Inouye was the majority party’s most senior member of the U.S. Senate, and hence president pro tem. Constitutionally, that position is third in line for the presidency, after the Vice President and the Speaker of the House.
With Inouye’s passing, Vermont’s Patrick Leahy becomes the senator with the most seniority.
Inouye came to national attention as part of separate Senate hearings for Watergate and the Iran-Contra investigation.
His death will leave a void in Washington and an even bigger one in the landscape of the 50th state.
The joke in Hawaii was the state’s three economic pillars are tourism, the military and Senator Inouye – chair of the Senate Appropriations Committee. Inouye made no bones about maximizing that role, calling himself “king of pork”, while maintaining he sought to fund goals which served the greater good.
Inouye’s demise will lead to some shuffling of senate and committee roles, as discussed by this 12/17 Washington Wire blog on the Wall Street Journal.
While Sen. Inouye ranks as a great, important American leader, he was not perfect, or without critics, including long-standing complaints that Hawaii fell prey to an unhealthy degree of one-party domination, with Inouye as the most powerful player in that setting.
According to The Hill
He had planned to run for another term in the Senate when his office was up in 2016. Instead Gov. Neil Abercrombie (D) will name a temporary replacement until a special election can be held in 2014, when Hawaii voters will choose a senator to serve the remainder of Inouye’s term.
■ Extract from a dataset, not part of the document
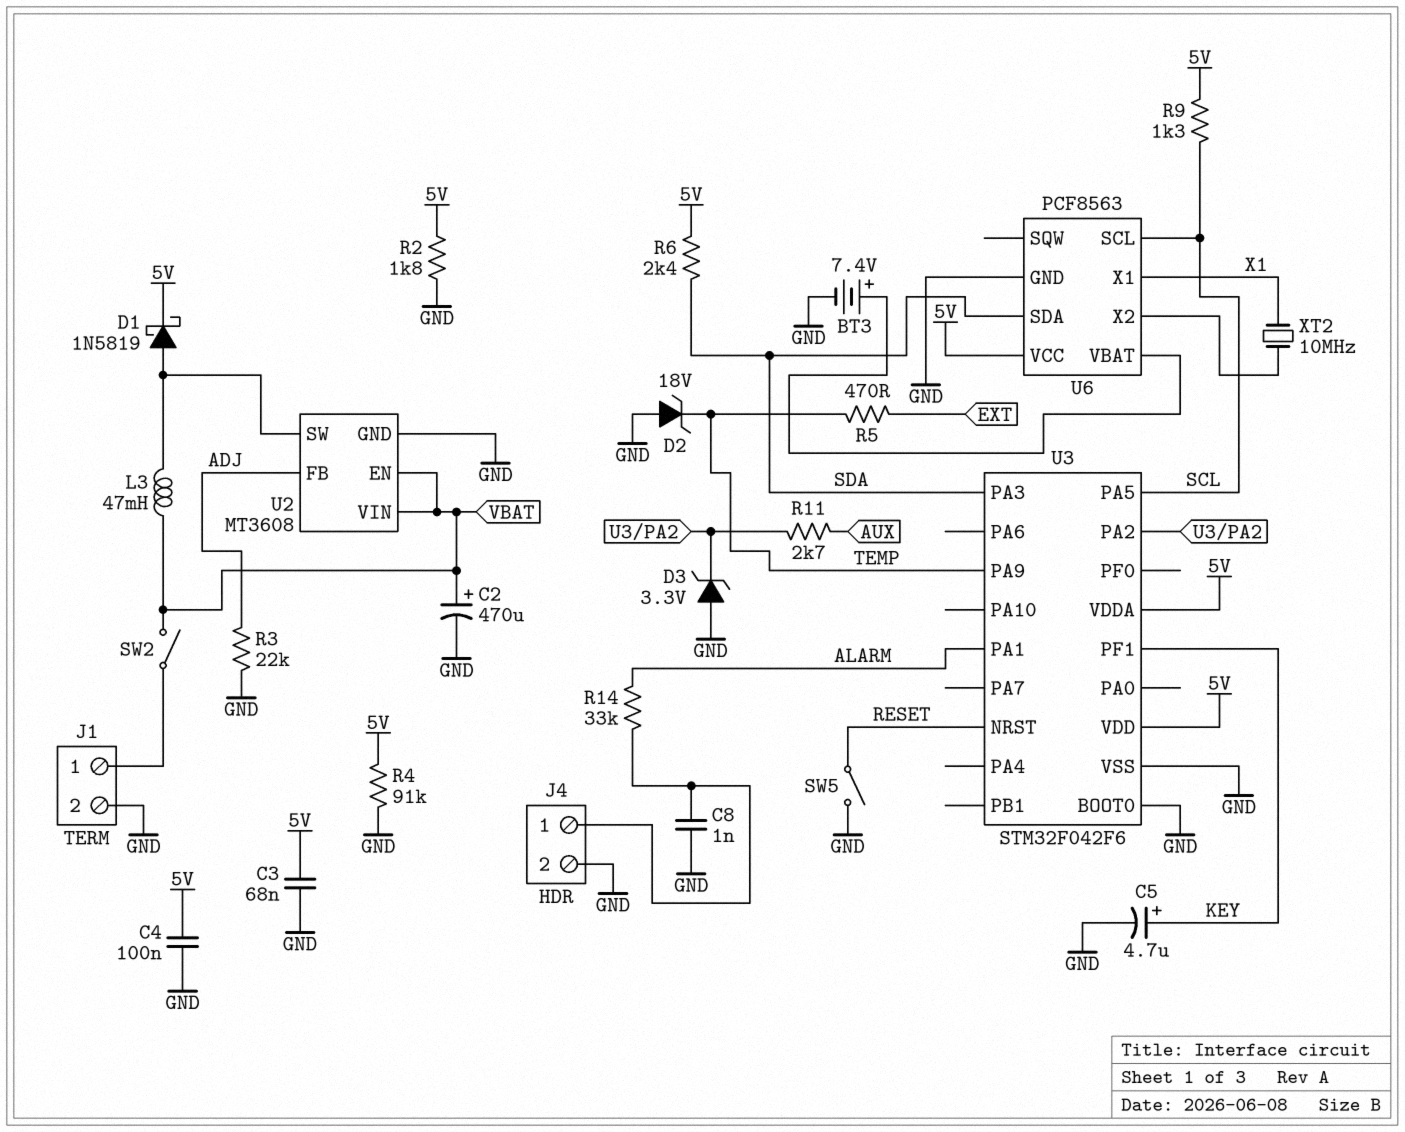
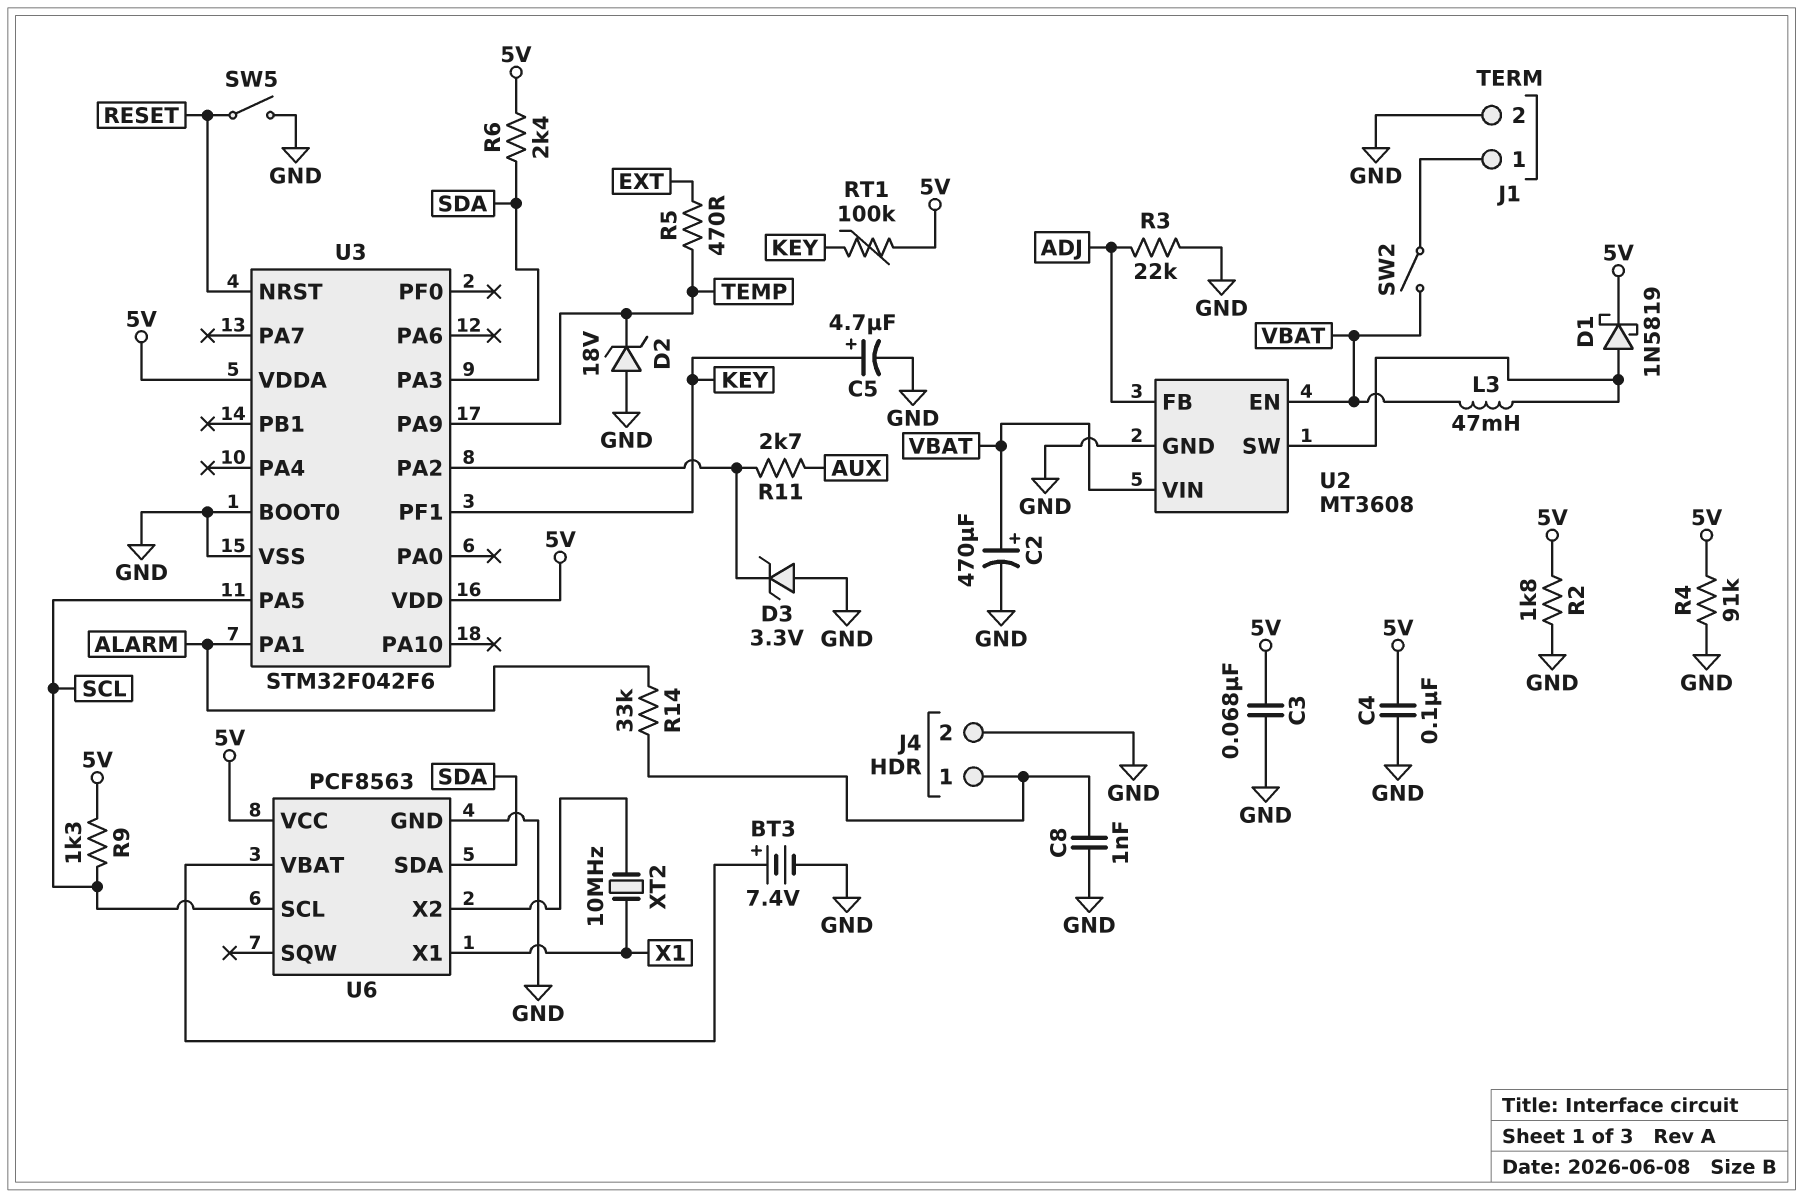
RT1: none -> 100k (5V, KEY)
Hawaii suffered a double blow this year, losing all its seniority in one cycle. Besides Inouye’s death, Sen. Daniel Akaka (D-Hawaii) is retiring after five terms.
Honolulu Civil Beat speculates on the most likely picks, reporting that Inouye favored Colleen Hanabusa, a current member of the the House of Representatives from Hawaii’s 1st district.
Daniel Inouye was born in humble circumstances yet he ended up in the thick of Hawaii’s most important social revolution of the 20th century. Namely, the remarkable patriotism shown by Hawaii’s nisei community during WW II and the rise of the Democratic Party in Hawaii’s post-war period. (Nisei refers to 2nd generation Americans of Japanese ancestry.)
He was a highly-decorated veteran who lost an arm during fierce combat in Italy. At the time, Inouye was nominated for the Medal of Honor but received the Distinguished Service Cross and the Purple Heart with oak leaf cluster and a Bronze Star.
As reported by Fox News, that was amended in 2000:
None of the Nisei soldiers of the 442nd Regiment ever received the Medal of Honor, the military’s highest decoration, even though many considered the battalion among the most heroic in World War II. More than 50 years later, the Distinguished Service Crosses given to Inouye and 21 other members of the regiment were upgraded to the Medal of Honor. Fifteen of the medals were awarded posthumously. President Clinton presented Inouye and the other remaining veterans with the Medal of Honor at the White House.
Among other causes and alliances, Inouye was a friend and champion of indigenous Hawaiian and Native American peoples.
To date, Inouye was America’s 2nd longest serving senator, behind Sen. Robert Byrd of West Virginia and ahead of Strom Thurmond of South Carolina.
Inouye was elected to the House of Representatives in August of 1959 and became a Senator in 1963. (Sen. Leahy became a Senator in 1975.)
“Uncle Dan” has been one of my state’s two Representatives or Senators for very nearly my entire life.
According to media reports, Inouye died with family by his side.
Inouye’s office says the Senator’s last spoken word was “Aloha”. The all-encompassing Hawaiian expression means many things: hello, goodbye and love. Literally, “aloha” is the breath of life.
Tags: Daniel Inouye, Hawaii, Medal of Honor, Patrick Leahy, politics, U.S. Senate
Yes, a name I have long associated with the Watergate hearings in 1973. Thank you for this summary of his career.
It is interesting how the feeling of change overtakes one when a public personality (such as Inouye or. in my case, for example, hockey superstar Gordie Howe) whom one seemingly has heard about almost all one’s life passes away.
My most vivid image of this Senator is the Watergate tape in which Nixon and his aides discussed various Senators, looking for allies in the upcoming impeachment hearings. They concluded that Senator Inouye was Senator ‘Ain’t No Way.’